Siena, 18 gennaio 2026 – Il 14 gennaio scorso, all’interno di un bagno dell’Istituto tecnico Sarrocchi di Siena, è stata trovata una nuova “lista degli stupri”. La scoperta ha scosso studenti, insegnanti e istituzioni, riaccendendo la discussione su sicurezza e rispetto nelle scuole. Un fatto che segue casi simili emersi recentemente in città come Roma, Modena e Lucca.
La scoperta che ha fatto esplodere l’indignazione
A riferire la notizia è stata la dirigente scolastica, Cecilia Martinelli, che ha ricevuto la segnalazione mercoledì scorso. “Non appena abbiamo saputo, abbiamo chiuso subito quel bagno”, ha detto la preside, visibilmente turbata. La lista, scritta su una parete del bagno maschile, riportava i nomi di diverse studentesse dell’istituto. Un atto che Martinelli ha definito senza mezzi termini “vergognoso”. Il problema? Identificare i responsabili in una scuola con quasi duemila tra studenti e personale non è affatto semplice.
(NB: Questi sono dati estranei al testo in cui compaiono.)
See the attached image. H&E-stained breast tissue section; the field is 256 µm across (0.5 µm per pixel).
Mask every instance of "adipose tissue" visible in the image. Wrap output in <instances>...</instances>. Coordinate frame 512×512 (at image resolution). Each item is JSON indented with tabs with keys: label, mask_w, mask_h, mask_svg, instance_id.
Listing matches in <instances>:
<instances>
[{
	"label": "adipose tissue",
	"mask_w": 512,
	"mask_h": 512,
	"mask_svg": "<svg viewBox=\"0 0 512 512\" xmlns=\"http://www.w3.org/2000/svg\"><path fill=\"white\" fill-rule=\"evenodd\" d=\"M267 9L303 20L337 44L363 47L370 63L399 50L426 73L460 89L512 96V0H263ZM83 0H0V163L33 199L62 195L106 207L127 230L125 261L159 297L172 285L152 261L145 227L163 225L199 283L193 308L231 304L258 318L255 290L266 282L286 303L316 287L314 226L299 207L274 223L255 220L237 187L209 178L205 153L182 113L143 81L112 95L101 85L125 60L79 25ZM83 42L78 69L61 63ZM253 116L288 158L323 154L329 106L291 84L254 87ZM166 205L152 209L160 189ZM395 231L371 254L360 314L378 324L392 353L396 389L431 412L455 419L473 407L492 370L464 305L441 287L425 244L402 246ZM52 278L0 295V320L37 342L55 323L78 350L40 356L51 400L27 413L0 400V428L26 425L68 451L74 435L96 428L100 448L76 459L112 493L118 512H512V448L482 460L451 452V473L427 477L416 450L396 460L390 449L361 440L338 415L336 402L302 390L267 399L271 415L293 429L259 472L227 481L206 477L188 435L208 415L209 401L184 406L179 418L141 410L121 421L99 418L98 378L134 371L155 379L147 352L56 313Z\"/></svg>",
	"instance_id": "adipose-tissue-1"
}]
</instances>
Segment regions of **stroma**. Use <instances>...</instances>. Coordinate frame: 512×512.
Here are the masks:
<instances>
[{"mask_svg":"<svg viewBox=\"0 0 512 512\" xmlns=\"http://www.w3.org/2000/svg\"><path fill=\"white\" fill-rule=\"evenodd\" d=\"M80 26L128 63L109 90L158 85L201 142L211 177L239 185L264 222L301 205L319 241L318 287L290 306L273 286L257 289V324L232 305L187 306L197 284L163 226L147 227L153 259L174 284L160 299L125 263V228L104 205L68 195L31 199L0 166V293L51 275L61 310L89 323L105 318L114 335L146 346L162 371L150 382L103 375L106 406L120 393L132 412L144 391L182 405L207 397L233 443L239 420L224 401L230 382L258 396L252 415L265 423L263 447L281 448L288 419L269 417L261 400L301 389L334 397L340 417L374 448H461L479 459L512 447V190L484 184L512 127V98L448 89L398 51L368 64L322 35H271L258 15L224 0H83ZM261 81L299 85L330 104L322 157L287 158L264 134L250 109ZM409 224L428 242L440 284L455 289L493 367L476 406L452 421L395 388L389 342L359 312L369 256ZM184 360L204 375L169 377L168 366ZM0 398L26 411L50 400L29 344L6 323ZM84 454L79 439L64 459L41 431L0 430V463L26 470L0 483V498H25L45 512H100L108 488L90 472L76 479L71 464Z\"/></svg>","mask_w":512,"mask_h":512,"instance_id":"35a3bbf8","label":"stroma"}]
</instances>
“Il nostro istituto è come un paese in miniatura”, ha spiegato. “Qui convivono tante realtà diverse, ma questo episodio non rispecchia gli studenti del Sarrocchi, che sono ragazzi maturi e responsabili”. Intanto, sono partite tutte le indagini per capire chi ha scritto quella lista e per prendere provvedimenti.
Un fenomeno che torna a farsi vedere
Quello di Siena non è un caso isolato. Negli ultimi mesi, scritte simili sono state trovate nei bagni di scuole superiori a Modena, Lucca e Roma. C’è il timore che si tratti di un brutto gioco di emulazione tra studenti. Le autorità scolastiche e locali sono preoccupate per questa escalation, che colpisce duramente la dignità delle ragazze coinvolte.
Stando alle prime ricostruzioni, la lista sarebbe stata compilata da uno o più studenti con accesso al bagno maschile. La presenza di tanti nomi veri ha reso ancora più grave la situazione, spingendo la scuola a intervenire con fermezza. “Individuare chi c’è dietro non sarà facile”, ha ammesso Martinelli, “ma stiamo lavorando a fondo per scoprirlo”.
La voce delle istituzioni: zero tolleranza
La sindaca di Siena, Nicoletta Fabio, ha voluto esprimere la sua vicinanza alle studentesse colpite. “Sono profondamente toccata, non solo come sindaca ma anche come donna e insegnante”, ha detto. Per la prima cittadina, si tratta di un gesto “gravissimo e offensivo” che va oltre la scuola: “Qui si toccano valori fondamentali come il rispetto e la dignità umana”.
Fabio ha ringraziato la preside per aver reagito subito e ha invitato tutta la comunità scolastica a non sottovalutare l’accaduto. “Nessuna parola o ‘scherzo’ che usi termini legati alla violenza sessuale può essere accettato o minimizzato – ha ribadito – soprattutto se si usano nomi e persone reali”. Per la sindaca, la scuola deve diventare il primo baluardo contro ogni forma di violenza.
La risposta degli studenti: non vogliono restare in silenzio
Ieri pomeriggio, durante un’assemblea prevista su altri temi, l’episodio è stato inevitabilmente al centro del dibattito tra gli studenti del Sarrocchi. Secondo quanto riportato dalla Nazione, molti ragazzi hanno espresso “disappunto e rammarico” per quanto successo. Un segnale chiaro che la comunità studentesca non intende girarsi dall’altra parte.
“La cosa che mi fa sperare – ha concluso la preside Martinelli – è che gli studenti hanno preso posizione. Se qualcuno conosce i responsabili, deve farli isolare dal gruppo e, idealmente, far emergere i loro nomi”. Un appello netto a non coprire chi compie gesti che feriscono la dignità degli altri.
Ricostruire il rispetto, passo dopo passo
Mentre proseguono le indagini per scoprire chi ha scritto la lista degli stupri, resta alta l’attenzione su un problema che mette in discussione il clima di rispetto nelle scuole italiane. La dirigente ha ribadito l’impegno dell’istituto a promuovere valori di responsabilità e convivenza civile. “Il nostro resta un istituto di eccellenza”, ha detto Martinelli. Ma episodi come questo – ammettono molti tra i corridoi del Sarrocchi – lasciano ferite difficili da sanare.